● About this exercise
Each line of the data below should be restated exactly, with images left out.

● Records provided
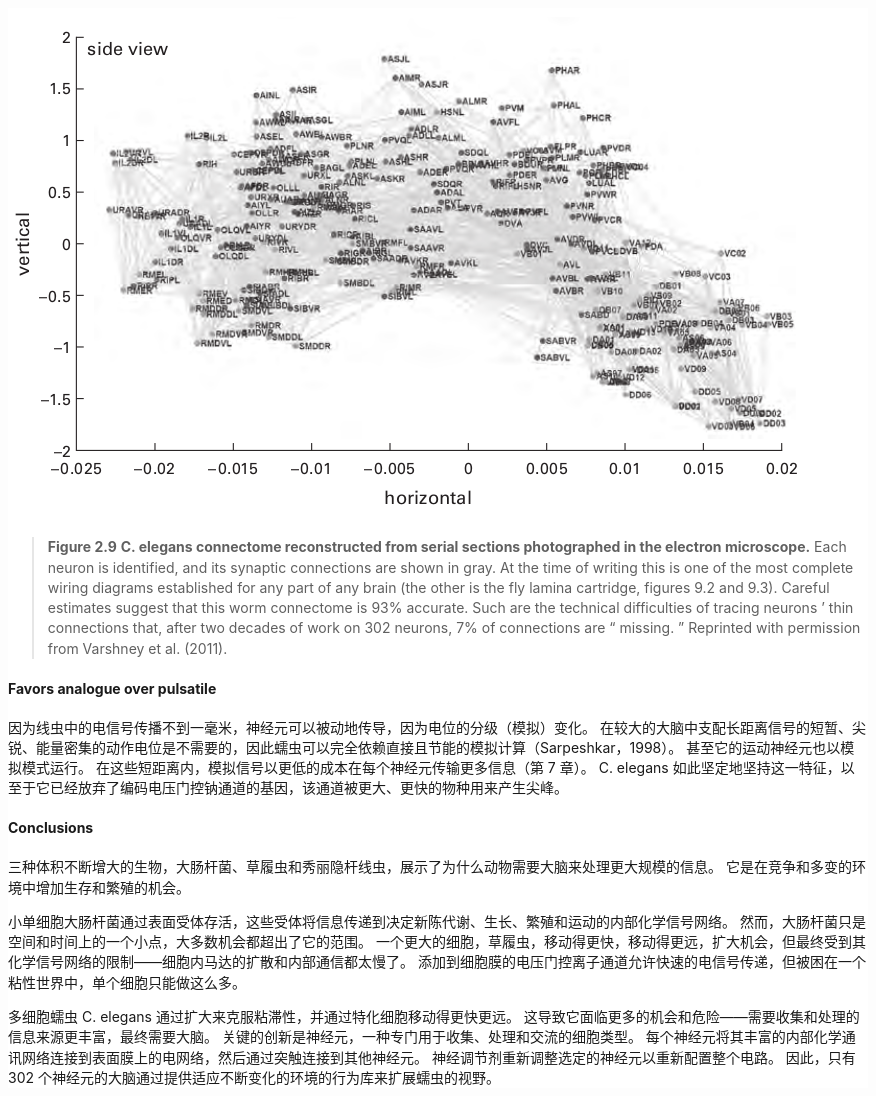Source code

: ![](../img/jwblog/neuralDesign/Fig2_9.png)

> **Figure 2.9**
> **C. elegans connectome reconstructed from serial sections photographed in the electron microscope.** Each neuron is identified, and its synaptic connections are shown in gray. At the time of writing this is one of the most complete wiring diagrams established for any part of any brain (the other is the fly lamina cartridge, figures 9.2 and 9.3). Careful estimates suggest that this worm connectome is 93% accurate. Such are the technical difficulties of tracing neurons ’ thin connections that, after two decades of work on 302 neurons, 7% of connections are “ missing. ” Reprinted with permission from Varshney et al. (2011).



#### Favors analogue over pulsatile

因为线虫中的电信号传播不到一毫米，神经元可以被动地传导，因为电位的分级（模拟）变化。 在较大的大脑中支配长距离信号的短暂、尖锐、能量密集的动作电位是不需要的，因此蠕虫可以完全依赖直接且节能的模拟计算（Sarpeshkar，1998）。 甚至它的运动神经元也以模拟模式运行。 在这些短距离内，模拟信号以更低的成本在每个神经元传输更多信息（第 7 章）。 C. elegans 如此坚定地坚持这一特征，以至于它已经放弃了编码电压门控钠通道的基因，该通道被更大、更快的物种用来产生尖峰。

#### Conclusions

三种体积不断增大的生物，大肠杆菌、草履虫和秀丽隐杆线虫，展示了为什么动物需要大脑来处理更大规模的信息。 它是在竞争和多变的环境中增加生存和繁殖的机会。

小单细胞大肠杆菌通过表面受体存活，这些受体将信息传递到决定新陈代谢、生长、繁殖和运动的内部化学信号网络。 然而，大肠杆菌只是空间和时间上的一个小点，大多数机会都超出了它的范围。 一个更大的细胞，草履虫，移动得更快，移动得更远，扩大机会，但最终受到其化学信号网络的限制——细胞内马达的扩散和内部通信都太慢了。 添加到细胞膜的电压门控离子通道允许快速的电信号传递，但被困在一个粘性世界中，单个细胞只能做这么多。

多细胞蠕虫 C. elegans 通过扩大来克服粘滞性，并通过特化细胞移动得更快更远。 这导致它面临更多的机会和危险——需要收集和处理的信息来源更丰富，最终需要大脑。 关键的创新是神经元，一种专门用于收集、处理和交流的细胞类型。 每个神经元将其丰富的内部化学通讯网络连接到表面膜上的电网络，然后通过突触连接到其他神经元。 神经调节剂重新调整选定的神经元以重新配置整个电路。 因此，只有 302 个神经元的大脑通过提供适应不断变化的环境的行为库来扩展蠕虫的视野。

● Solution to this problem
Source code

: ![](../img/jwblog/neuralDesign/Fig2_9.png)

> **Figure 2.9**
> **C. elegans connectome reconstructed from serial sections photographed in the electron microscope.** Each neuron is identified, and its synaptic connections are shown in gray. At the time of writing this is one of the most complete wiring diagrams established for any part of any brain (the other is the fly lamina cartridge, figures 9.2 and 9.3). Careful estimates suggest that this worm connectome is 93% accurate. Such are the technical difficulties of tracing neurons ’ thin connections that, after two decades of work on 302 neurons, 7% of connections are “ missing. ” Reprinted with permission from Varshney et al. (2011).



#### Favors analogue over pulsatile

因为线虫中的电信号传播不到一毫米，神经元可以被动地传导，因为电位的分级（模拟）变化。 在较大的大脑中支配长距离信号的短暂、尖锐、能量密集的动作电位是不需要的，因此蠕虫可以完全依赖直接且节能的模拟计算（Sarpeshkar，1998）。 甚至它的运动神经元也以模拟模式运行。 在这些短距离内，模拟信号以更低的成本在每个神经元传输更多信息（第 7 章）。 C. elegans 如此坚定地坚持这一特征，以至于它已经放弃了编码电压门控钠通道的基因，该通道被更大、更快的物种用来产生尖峰。

#### Conclusions

三种体积不断增大的生物，大肠杆菌、草履虫和秀丽隐杆线虫，展示了为什么动物需要大脑来处理更大规模的信息。 它是在竞争和多变的环境中增加生存和繁殖的机会。

小单细胞大肠杆菌通过表面受体存活，这些受体将信息传递到决定新陈代谢、生长、繁殖和运动的内部化学信号网络。 然而，大肠杆菌只是空间和时间上的一个小点，大多数机会都超出了它的范围。 一个更大的细胞，草履虫，移动得更快，移动得更远，扩大机会，但最终受到其化学信号网络的限制——细胞内马达的扩散和内部通信都太慢了。 添加到细胞膜的电压门控离子通道允许快速的电信号传递，但被困在一个粘性世界中，单个细胞只能做这么多。

多细胞蠕虫 C. elegans 通过扩大来克服粘滞性，并通过特化细胞移动得更快更远。 这导致它面临更多的机会和危险——需要收集和处理的信息来源更丰富，最终需要大脑。 关键的创新是神经元，一种专门用于收集、处理和交流的细胞类型。 每个神经元将其丰富的内部化学通讯网络连接到表面膜上的电网络，然后通过突触连接到其他神经元。 神经调节剂重新调整选定的神经元以重新配置整个电路。 因此，只有 302 个神经元的大脑通过提供适应不断变化的环境的行为库来扩展蠕虫的视野。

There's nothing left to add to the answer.